Data Locality: HPC vs. Hadoop vs. Spark

Diagram Notes: 1. Yellow documents are map outputs 2. Not shown is that Hadoop spools map outputs to disk before reduce task reads them, whereas Spark keeps the map outputs in RDDs.

The big advance Hadoop brought over classic High Performance Computing (HPC) is data locality. Hadoop brings the compute to the data. (HPC compensates by having faster interconnects such as Infiniband and high-bandwidth storage.)

The big advance Spark brought over Hadoop is storing data in each node's RAM instead of each node's disk. Spark's leveraging of data locality is very similar to that of Hadoop's: namely, computation is assigned to occur where the data resides.

Except Spark 1.2 is set to improve that a bit. In a just published paper, AMP Lab contributor Shivaram Venkataraman et al propose assigning the reduce task to the node that happens to have the largest map output, thus minimizing data movement.
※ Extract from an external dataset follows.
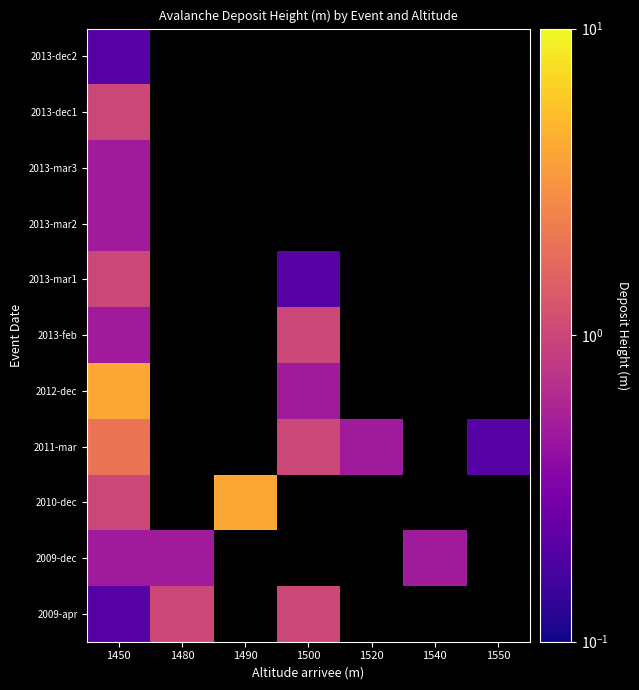

At how many categories does at least one series exceed 1?

2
This advance is currently slated for Spark 1.2, in Jira ticket SPARK-2774

There are other advances described in the Venkataraman et al paper, namely, when sampling subsets of data such as BlinkDB does, Spark could greedily take whatever data happens to be present on nodes with available compute, and call that the sample. There is no set Spark release for that feature, which the paper calls KMN.